Earlier this month the Vatican announced that it is preparing guidelines on how to properly revitalize or repurpose underutilized and deconsecrated churches. Guidance more and more dioceses around the world need as secularization, declining vocations and economic mismanagement continue to decimate the demand for places of worship. Church authorities in Barcelona, however, appear to have forged ahead on the matter without Vatican assistance, giving their blessing to a new book which proposes that the “communitarian” prevail over the “sacred” in the uses to which the city’s 135 churches are put.

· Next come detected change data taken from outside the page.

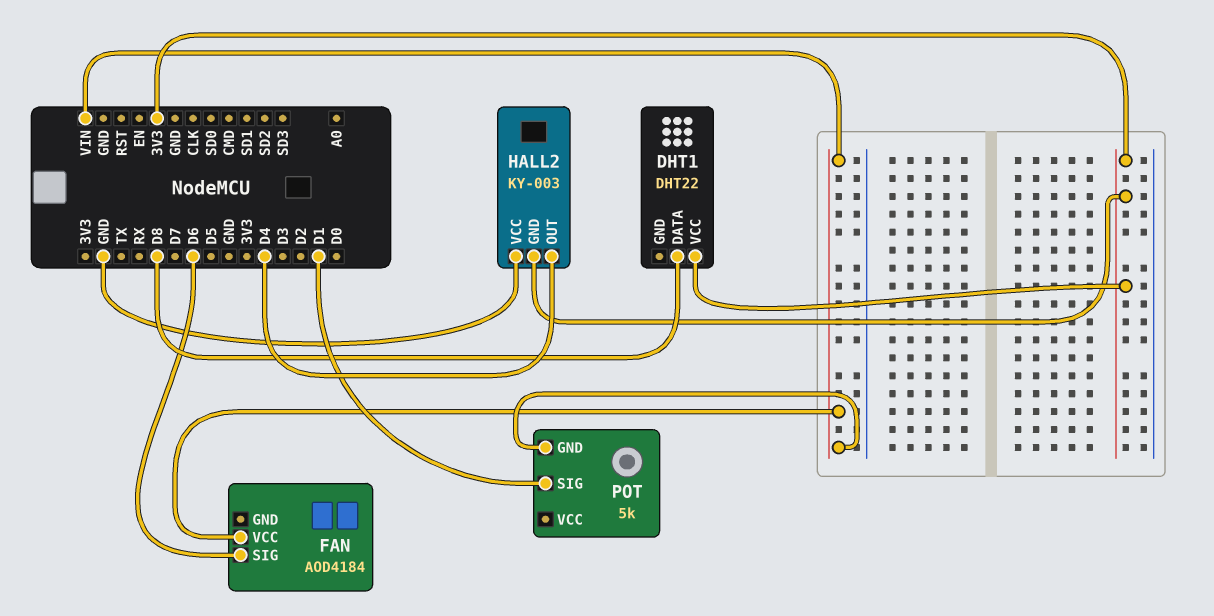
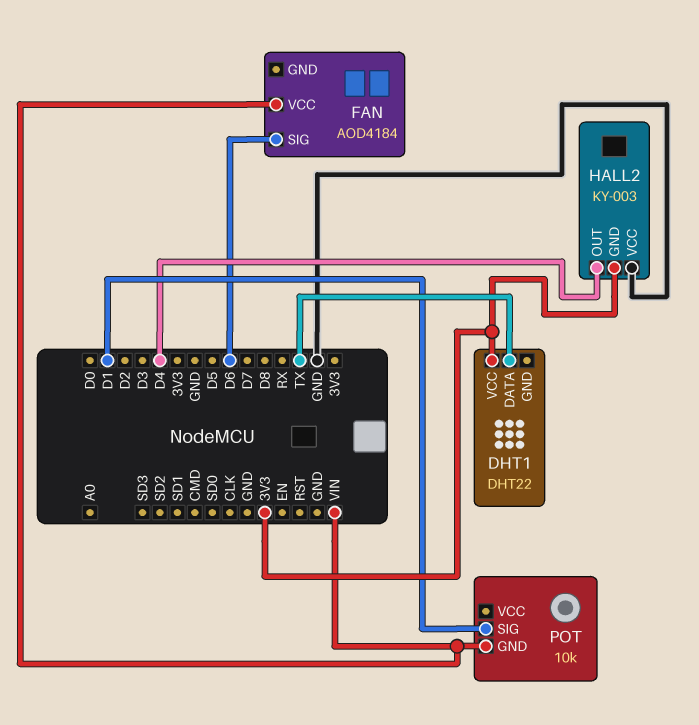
DHT1 pin DATA: D8 -> TX
POT: 5k -> 10k

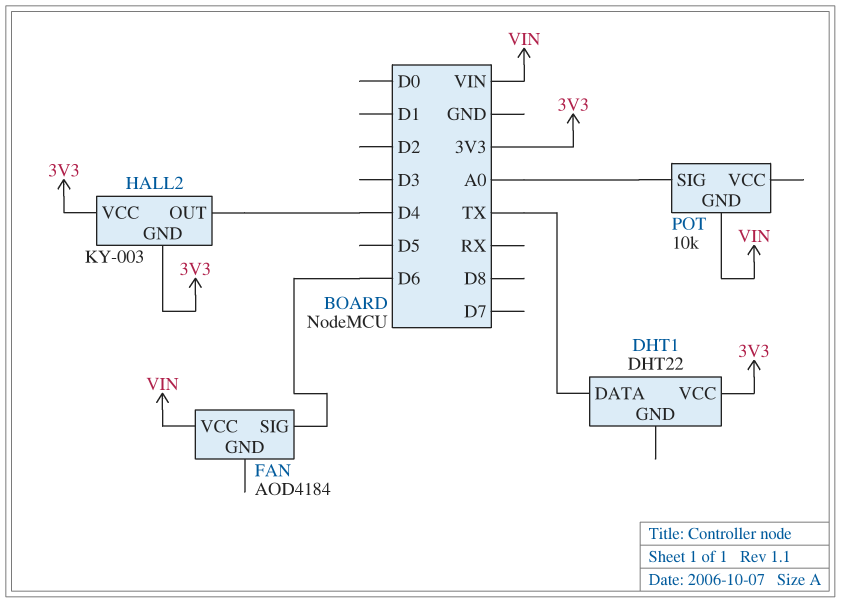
HALL2 pin VCC: GND -> 3V3
POT pin SIG: D1 -> A0

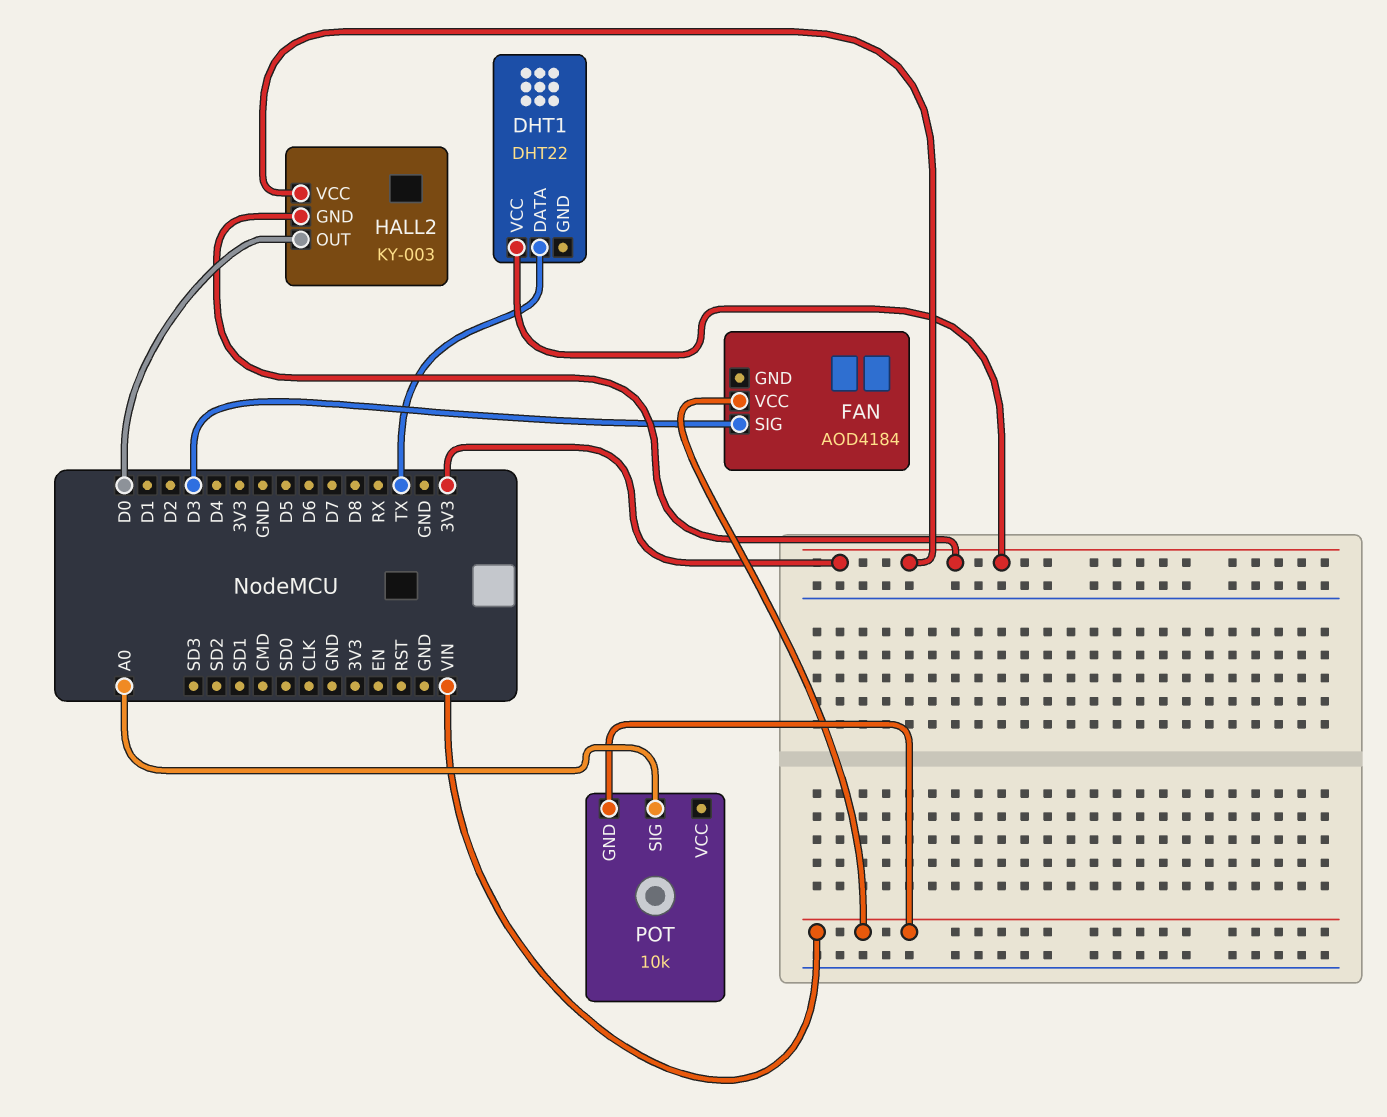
FAN pin SIG: D6 -> D3
HALL2 pin OUT: D4 -> D0

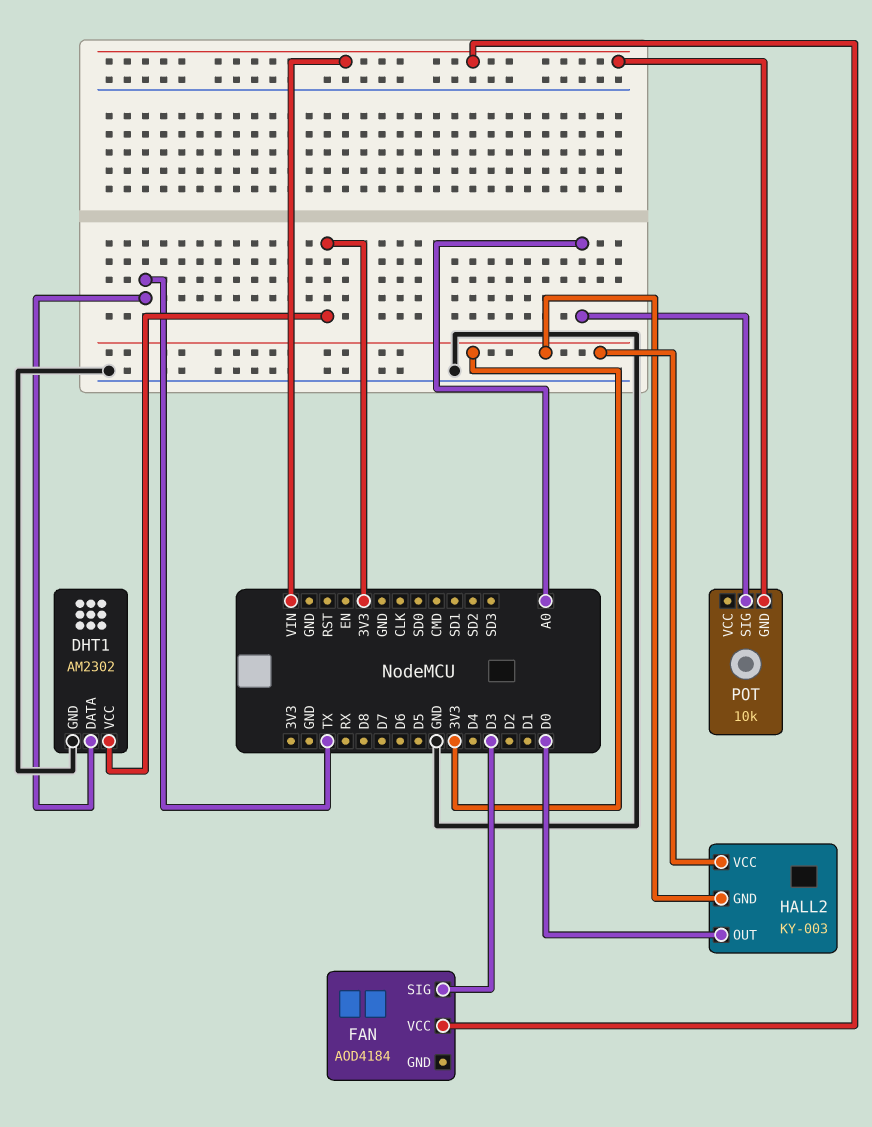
DHT1: DHT22 -> AM2302
DHT1 pin GND: none -> GND

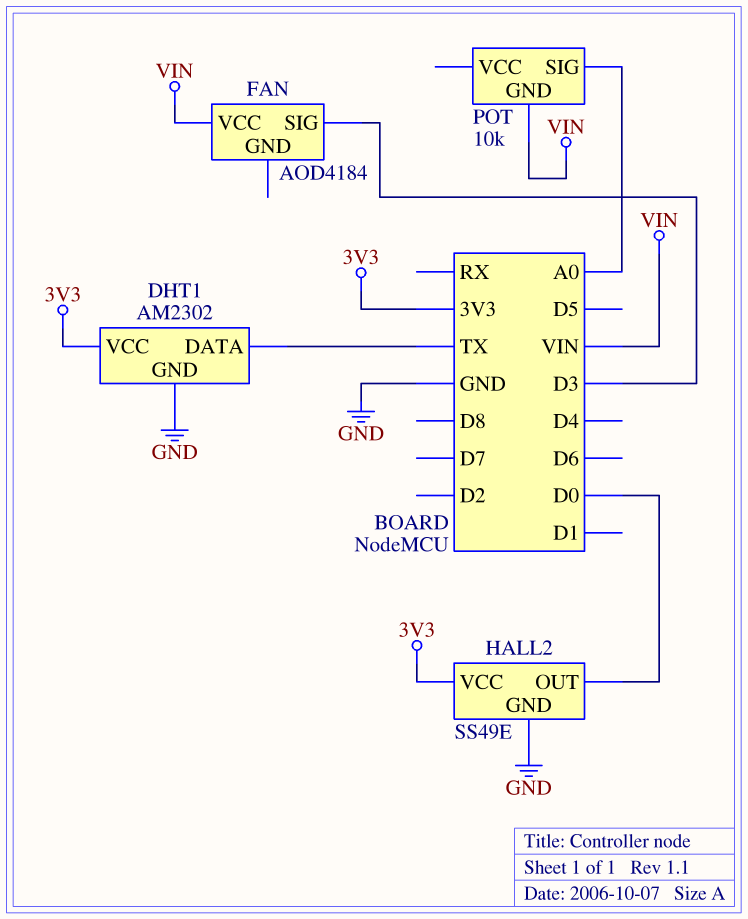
HALL2: KY-003 -> SS49E
HALL2 pin GND: 3V3 -> GND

Barcelona. Esglésies i construcción de la ciutat (“Barcelona. Churches and the building of the city”) is the name of the new book published jointly by the City and Archdiocese of Barcelona which contains the controversial proposal. Presenting the volume mid-July, author Alba Arboix lamented the fact that although the vast majority of Barcelona’s churches are the “focal points” of the quarters in which they’re situated, these “exceptional buildings” are used by only a few people for only a few hours a week. So these examples of Barcelona’s rich cultural heritage can continue to be the “nerve centers” of the life of its citizens, argued the architect and university lecturer, “we need to look for other uses for them that can coexist with their religious use, such as holding concerts, awards ceremonies and plays”.
“Minimum cost” and “temporary and interchangeable elements”

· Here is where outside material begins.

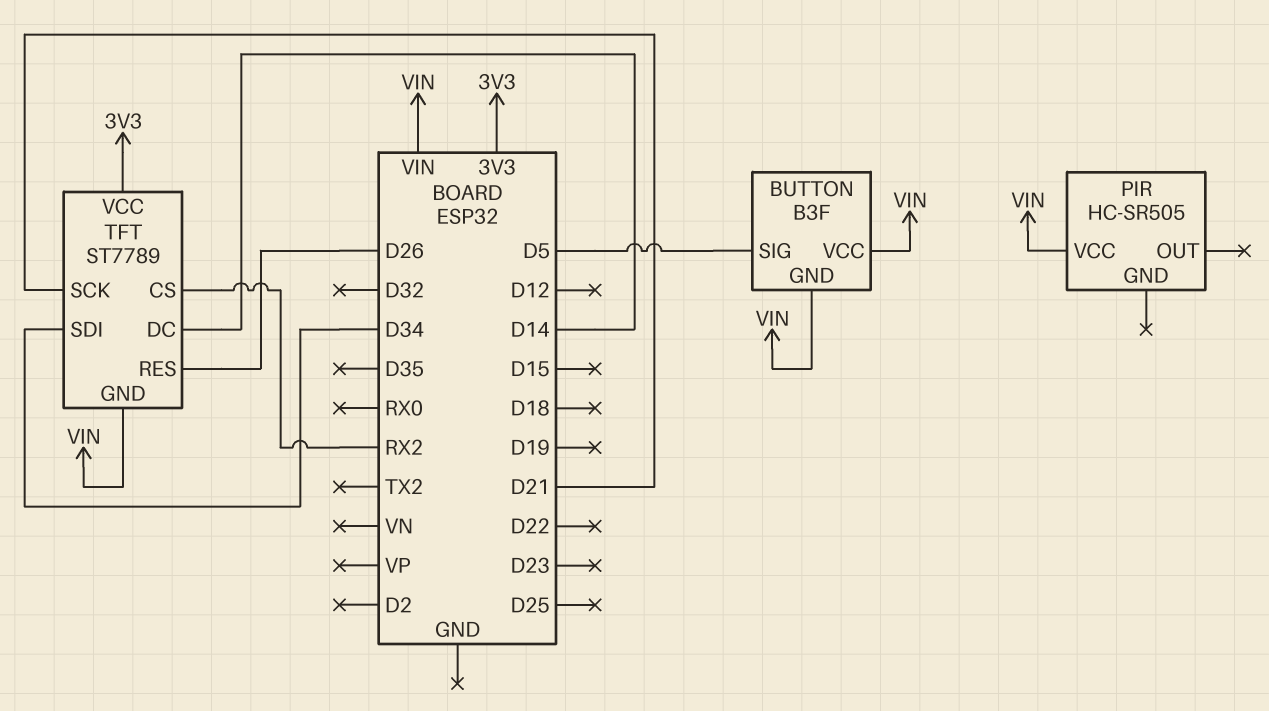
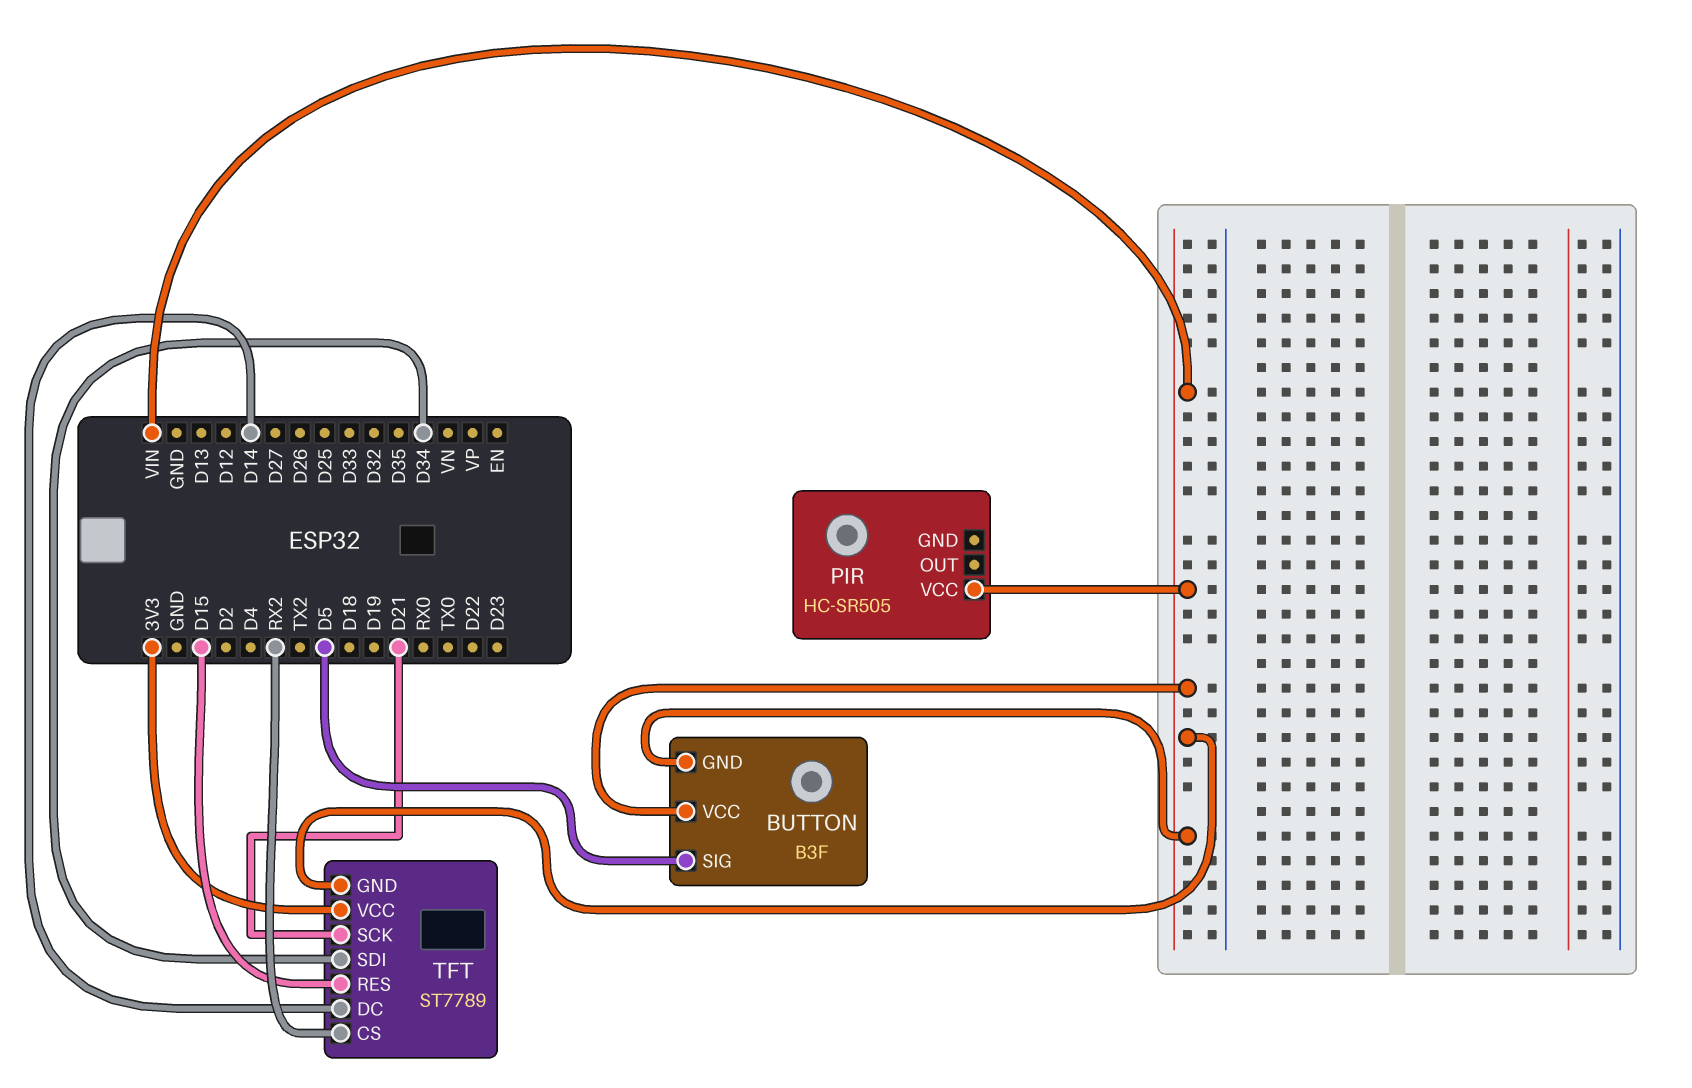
TFT pin RES: D26 -> D15

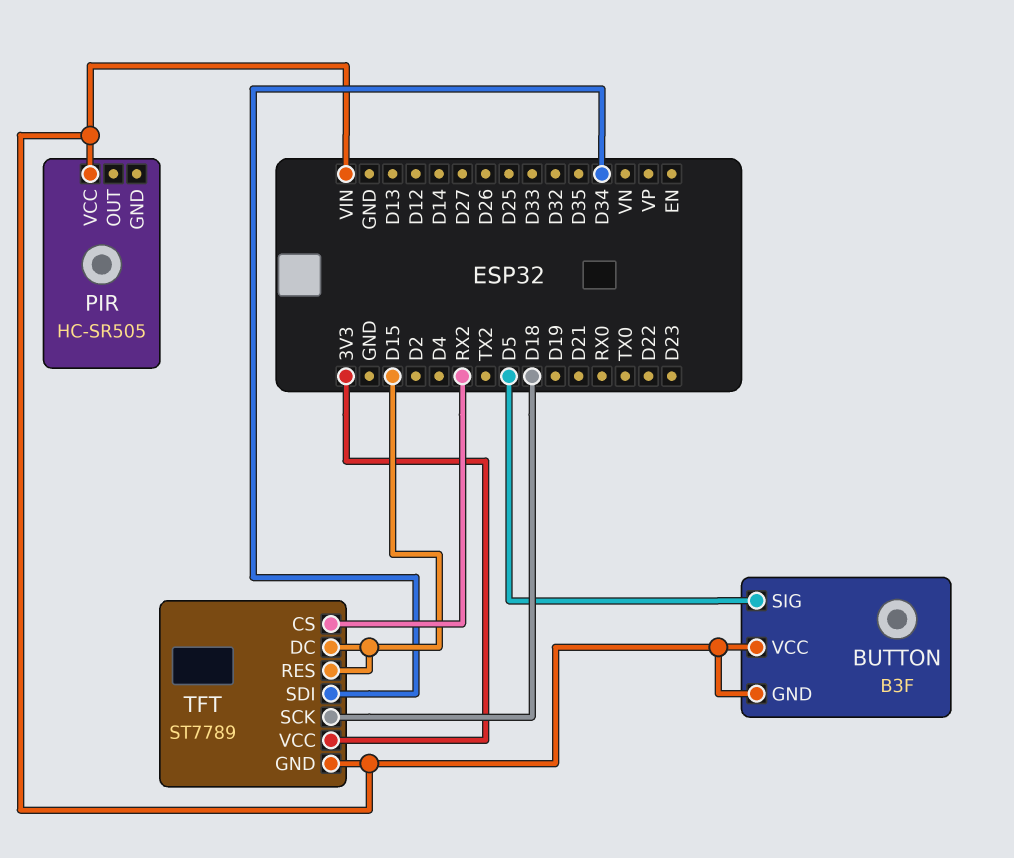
TFT pin DC: D14 -> D15
TFT pin SCK: D21 -> D18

“This dualism of use can be achieved with minimum cost and with temporary, removable and interchangeable elements, or simply by removing the pews and setting up a platform“, continued Arboix, calling at the same time for the traditional “taboos” and “vetoes” around the issue to be forgotten. “If it is explained well, everyone wins”, said the architect: both the politicians who stand to gain new spaces for community engagement and the parish priests who would have access to new sources of conservation funding.
In the presentation of her book, Arboix was careful to point out that utilitarian modifications to churches “don’t have to affect the walls of the temple or the line of sight, or impede that religious life continues” as normal. The truth, however, is that the new social uses to which different parishes around Barcelona have been put in the last few years have transformed these sacred spaces almost beyond recognition, such as in the Piedad chapel of the Church of St. Anne, in which the celebration of the Eucharist has given way to the care of homeless people. Not to mention those churches which no longer have anything to do with the sacred, such as the former chapel of the Casa de la Misericòrdia – now a bookshop – or the chapel in the residence of Manuel Girona, which now houses Spain’s most powerful supercomputer.
Only time will tell the extent to which the communitarian will triumph over the sacred in the uses to which Barcelona’s churches are put. The idea, however, that changes are necessary to ensure parishes continue to be focal points in the community is a good one, and the Vatican, and other churches around the world, should take notice.